While living in Paris, she also played with the pioneering harpsichordist, Wanda Landowska.
"She lived in a villa outside Paris, in St. Leu-la-Fort. There she had two secretaries, one French
and one American. One of the secretaries called me and said that 'Madame' would see me. They
brought me into her small private concert hall, which had a little stage and side wings. They
politely asked me, or shall I say ordered me, to come in and put my instrument on the stage -'Not there, here.' I thought I was back in Prussia! Then they told me what would happen next,
that 'Madame' would come out and we would all rise, making sure that they always gasped
before they said 'Madame.' By this time, I was nervously repeating everything they said, like a
parakeet. 'And then Madame will ask me to come up on stage and I will take my instrument out
of its case.'
"Finally Madame came in, and I was taken aback by what I saw. The secretaries should have
attended to Madame's attire instead of my manners. She came out in what looked like a burlap
potato sack, with her slip hanging out! This was the famous Wanda Landowska. She walked up
on stage, and, like a queen, silently nodded at me to join her. Of course I wanted to jump up on

stage, but that wasn't done in Madame's house. I had to daintily go up step by step, even though
there were only three steps up to the stage. Unfortunately, I remember these details more than
our playing."
Having heard Eva Heinitz in Berlin years before, Artur Schnabel, the great pianist, invited her to
play in the 1939 "New Friends of Music" series at Town Hall in New York. So she moved to the
United States and five years later became a naturalized citizen.
She joined the Pittsburgh Symphony under Fritz Reiner as a section cellist. "He and I became
good friends. I was lucky because he was a very difficult man. To get out of his bad moods, he
would sing to me from the second act of Wagner's 'Die Meistersinger.' The heroine's name is
Eva, which is who I'm named after. We used to walk down the street together singing duets from
the opera.
"I understood him, musically speaking, better than anybody in the orchestra. I knew when he
stopped the rehearsal that he would go three pages back to letter D, for instance, which always
shocked him. He was a great musician."
Unfortunately, despite Reiner's affection for her, he held her back because of her gender. "I was
the second cellist on the first stand, but he would never allow me to be the principal cellist, since
I was a woman, which he told me quite clearly. We had a huge fight about this and I decided to
leave the orchestra. He literally begged me to stay, but I wouldn't. I've lost at least four positions
in my career because I was a woman."

******

What to work on:
(a) Answer these questions from the Eva Heinitz passage.
(i) Where was the villa in which Wanda Landowska lived?
(ii) Who invited Eva Heinitz to play in the 1939 "New Friends of Music" series at Town Hall?
(iii) What position did she hold in the Pittsburgh Symphony under Fritz Reiner?
(b) Resume the Eva Heinitz passage after its last sentence and carry it forward.

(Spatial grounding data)
******

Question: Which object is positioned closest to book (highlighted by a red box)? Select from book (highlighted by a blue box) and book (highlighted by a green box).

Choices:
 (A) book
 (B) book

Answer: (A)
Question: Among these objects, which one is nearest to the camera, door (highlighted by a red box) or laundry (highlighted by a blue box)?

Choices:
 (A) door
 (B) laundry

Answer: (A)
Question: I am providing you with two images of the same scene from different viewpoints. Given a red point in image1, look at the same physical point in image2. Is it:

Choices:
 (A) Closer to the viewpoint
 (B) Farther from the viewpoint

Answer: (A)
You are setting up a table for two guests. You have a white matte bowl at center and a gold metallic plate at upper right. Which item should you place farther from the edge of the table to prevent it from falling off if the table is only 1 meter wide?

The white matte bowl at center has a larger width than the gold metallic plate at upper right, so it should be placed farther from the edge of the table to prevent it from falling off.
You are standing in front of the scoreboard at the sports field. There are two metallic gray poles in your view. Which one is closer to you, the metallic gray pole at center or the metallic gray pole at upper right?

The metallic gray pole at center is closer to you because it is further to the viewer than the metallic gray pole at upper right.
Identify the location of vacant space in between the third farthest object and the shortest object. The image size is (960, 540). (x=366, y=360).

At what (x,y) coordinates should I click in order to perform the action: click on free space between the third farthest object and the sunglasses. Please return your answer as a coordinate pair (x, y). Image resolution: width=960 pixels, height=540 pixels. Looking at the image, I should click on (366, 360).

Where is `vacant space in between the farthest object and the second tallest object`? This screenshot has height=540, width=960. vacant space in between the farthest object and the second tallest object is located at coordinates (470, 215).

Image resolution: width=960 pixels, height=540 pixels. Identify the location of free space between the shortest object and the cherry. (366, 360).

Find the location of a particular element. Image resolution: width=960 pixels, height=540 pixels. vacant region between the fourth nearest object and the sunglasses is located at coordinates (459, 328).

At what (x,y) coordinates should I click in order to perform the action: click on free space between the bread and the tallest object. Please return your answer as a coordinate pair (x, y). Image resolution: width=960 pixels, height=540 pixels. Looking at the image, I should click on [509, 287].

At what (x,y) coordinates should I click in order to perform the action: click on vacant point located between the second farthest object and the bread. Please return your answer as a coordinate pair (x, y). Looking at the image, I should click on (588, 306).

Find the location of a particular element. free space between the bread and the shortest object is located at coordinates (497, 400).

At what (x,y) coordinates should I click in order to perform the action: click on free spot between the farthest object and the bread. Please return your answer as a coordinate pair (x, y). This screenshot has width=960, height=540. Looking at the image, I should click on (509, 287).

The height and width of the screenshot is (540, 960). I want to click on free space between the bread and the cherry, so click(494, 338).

******

Answers to the problems:
(a)
(i) Outside Paris, in St. Leu-la-Fort.
(ii) Artur Schnabel.
(iii) She was the second cellist on the first stand.

(b)
While in the orchestra, she, and not the principal cellist, was picked by Reiner to play chamber
music with visiting soloists, such as Heifetz, Menuhin, Milstein, Szigeti, and Stern. "The young
Heifetz was a dreadful chamber player. He was a tremendous fiddler, of course, but he knew
nothing of chamber music, though he did improve over the years."
A few years ago, Eva Heinitz released a CD of gamba and cello music, called 'Authentic
Baroque Music Performed in a Non-Authentic Manner.' "I don't believe in authenticity for the
very simple reason that nobody really knows how people played 200 years ago. Bach had 35 or
so people in his chorus and a small group of instrumentalists, probably very mediocre players.
None of us would accept this today, even though it would be 'authentic.' Fortunately, I think the
militant faction of the authentic movement has simmered down."
She is considered to be an authority on Bach by many professional musicians, much to her
dismay. "Who can be an authority on Bach? I think I know something about Bach, but not
anything that a reasonably intelligent and hard-working musician couldn't figure out. Maybe my
Bach performances with Klemperer, the greatest music making I have ever experienced, have
given me a certain insight. Were these performances right or wrong? Who knows? Maybe Bach
would have fainted upon hearing the big choir and the Wagnerian alto. These times are past now,
thank god, but, unfortunately, the depth of artistry may have passed too."